A Donetsk, région d’origine de Viktor Ianoukovitch, les élus locaux ont dit ne pas reconnaître la légitimité du pouvoir central et ont appelé à un référendum sur l’avenir de la région.

Le président du parlement russe a prévenu les dirigeants ukrainiens que la Russie répondrait militairement si la force était employée contre des manifestants pacifiques dans l’Est et le Sud.

“PROVOCATIONS”

De l’autre côté de la frontière, dans l’ouest de la Russie, l’armée continue de mener des manoeuvres de grande envergure.

Pour l’instant, aucune activité militaire russe n’a été signalée en dehors de la Crimée, seule région d’Ukraine où les Russes sont majoritaires.

Le Kremlin n’a pas officiellement confirmé que la région autonome était en réalité aux mains de soldats russes, laissant planer un doute sur l’identité des hommes armés qui ont pris position sur le terrain.

Kiev, qui s’en tient à la position visant à ne pas répondre aux “provocations”, a évalué à environ 6.000 hommes le nombre de soldats déjà déployés en Crimée.

Le président ukrainien par intérim Oleksander Tourtchinov qui a convoqué une réunion des chefs des services de sécurité a jugé que Moscou cherchait une déstabilisation complète de l’Ukraine. L’ancien chef de file de la contestation Vitali Klitschko a appelé à une “mobilisation générale”.

Kiev juge par ailleurs illégale la récente nomination de Sergueï Aksionov, une personnalité favorable à la Russie, comme Premier ministre de Crimée.

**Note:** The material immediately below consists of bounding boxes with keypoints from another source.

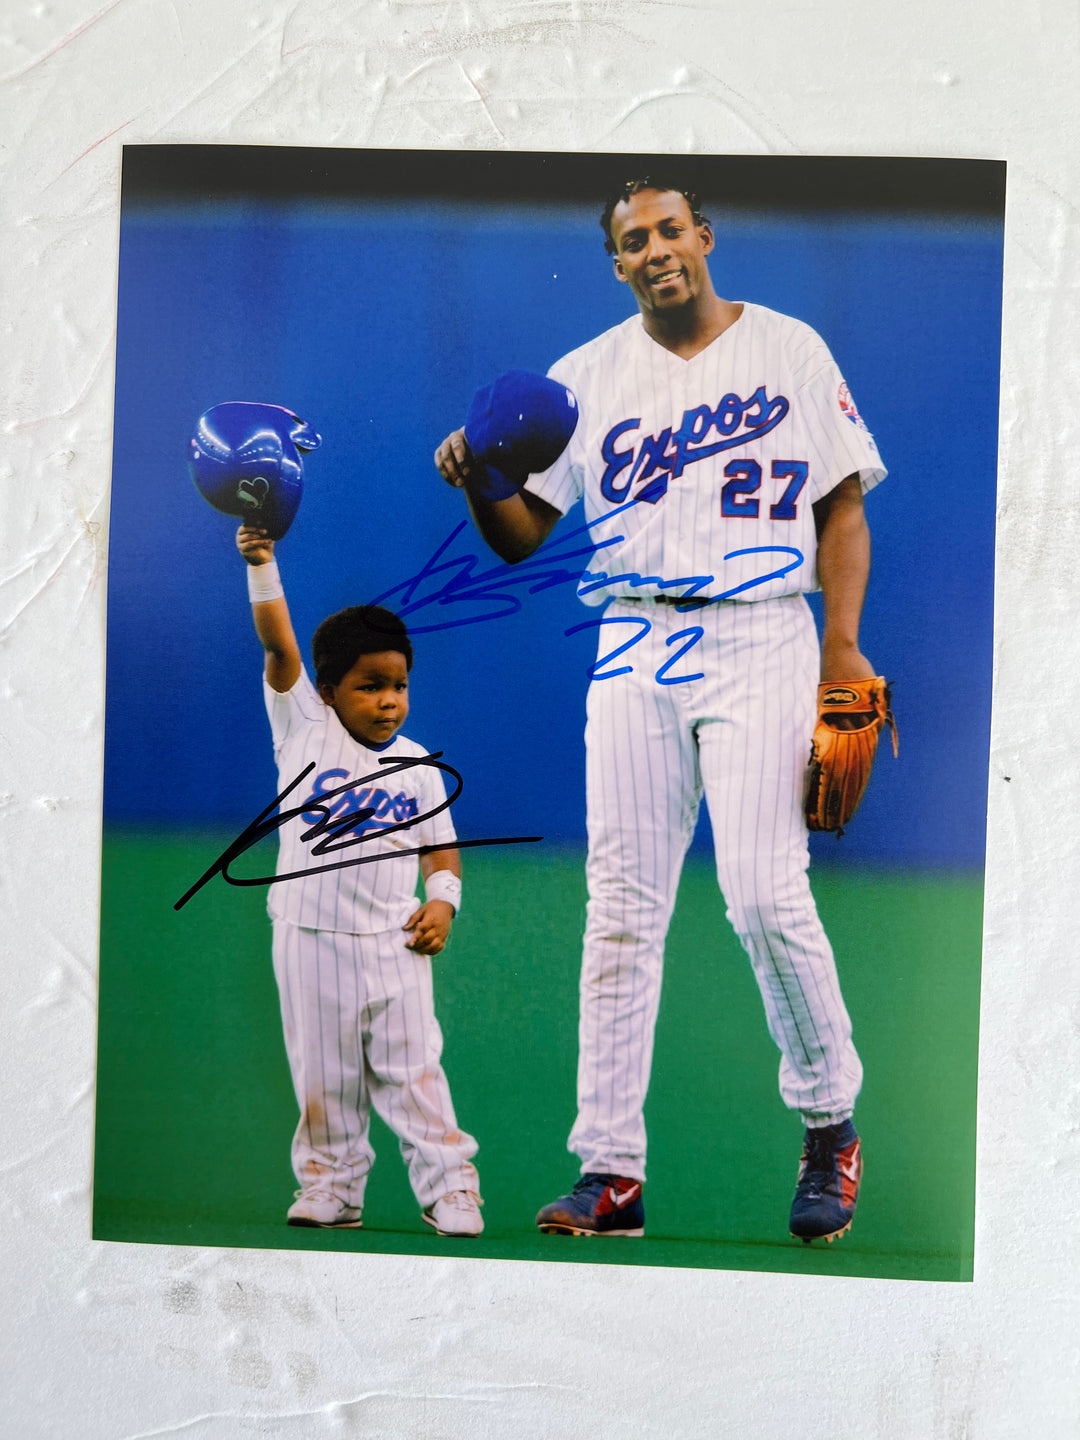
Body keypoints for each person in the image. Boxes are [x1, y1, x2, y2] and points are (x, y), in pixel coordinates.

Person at [434, 177, 886, 1243]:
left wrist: (843, 645)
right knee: (622, 907)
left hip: (762, 630)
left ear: (705, 237)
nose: (655, 249)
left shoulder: (788, 348)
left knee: (763, 895)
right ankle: (610, 1172)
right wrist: (474, 476)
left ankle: (830, 1124)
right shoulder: (583, 377)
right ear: (617, 263)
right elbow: (520, 534)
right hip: (634, 638)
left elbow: (844, 508)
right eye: (632, 240)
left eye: (670, 230)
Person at [235, 522, 484, 1237]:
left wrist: (444, 903)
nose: (388, 700)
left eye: (399, 685)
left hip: (394, 948)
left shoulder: (420, 766)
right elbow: (278, 643)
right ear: (327, 691)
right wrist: (263, 563)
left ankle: (451, 1190)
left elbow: (442, 852)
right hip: (309, 939)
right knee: (324, 1078)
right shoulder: (303, 731)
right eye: (369, 686)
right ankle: (333, 1187)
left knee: (415, 1077)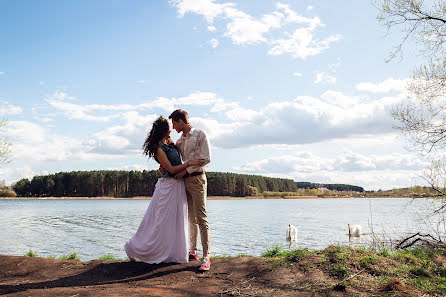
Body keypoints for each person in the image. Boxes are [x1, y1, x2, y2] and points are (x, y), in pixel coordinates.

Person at [124, 116, 204, 264]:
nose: (172, 129)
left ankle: (171, 253)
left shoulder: (171, 144)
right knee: (159, 222)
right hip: (167, 187)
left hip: (178, 186)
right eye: (168, 128)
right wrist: (190, 163)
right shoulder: (159, 149)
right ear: (163, 130)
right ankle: (133, 247)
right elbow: (172, 169)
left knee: (175, 222)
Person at [168, 109, 212, 271]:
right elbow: (176, 160)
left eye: (174, 123)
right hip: (183, 183)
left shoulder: (200, 134)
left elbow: (206, 159)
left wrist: (186, 170)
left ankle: (206, 256)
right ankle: (193, 251)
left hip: (198, 179)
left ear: (180, 121)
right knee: (190, 217)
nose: (173, 127)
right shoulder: (179, 142)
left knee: (201, 217)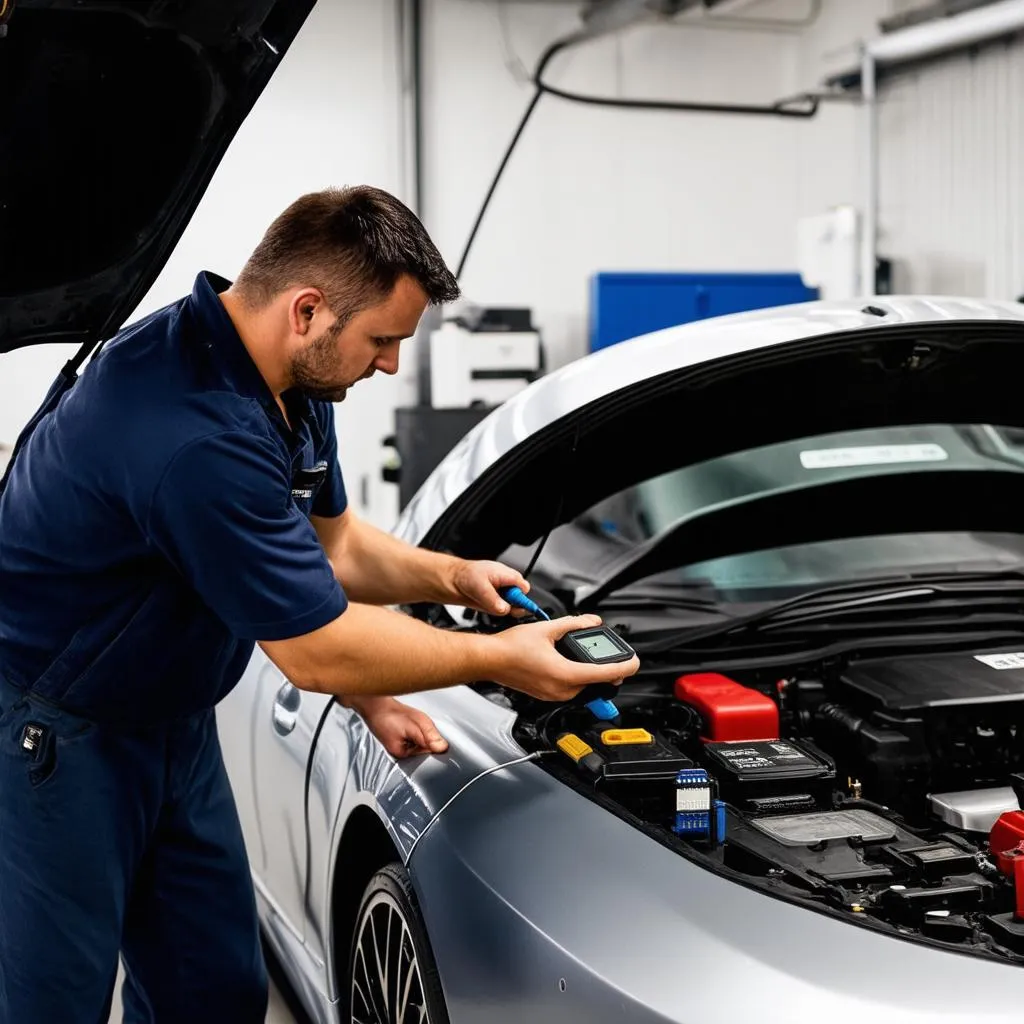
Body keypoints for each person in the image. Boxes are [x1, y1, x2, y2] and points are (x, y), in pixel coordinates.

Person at [0, 185, 639, 1023]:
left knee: (215, 990)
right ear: (308, 310)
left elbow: (332, 548)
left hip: (174, 719)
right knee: (54, 1004)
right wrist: (499, 658)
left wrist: (453, 579)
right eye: (382, 340)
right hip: (57, 733)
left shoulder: (290, 381)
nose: (389, 365)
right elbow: (315, 649)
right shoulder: (188, 431)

Aksionov a demandé à Vladimir Poutine de “l’aider à assurer la paix et le calme”, l’aéroport international de Simféropol, capitale régionale de Crimée et a annoncé la fermeture de l’espace aérien régional et la suspension provisoire de tous les vols au départ ou à l’arrivée de la ville.

Le secrétaire américain à la Défense Chuck Hagel s’est entretenu samedi au téléphone avec son homologue Sergueï Choïgou. Interrogé sur les rumeurs faisant état d’une mise en alerte d’unités de l’armée américaine, un responsable américain a indiqué que la voie diplomatique demeurait privilégiée.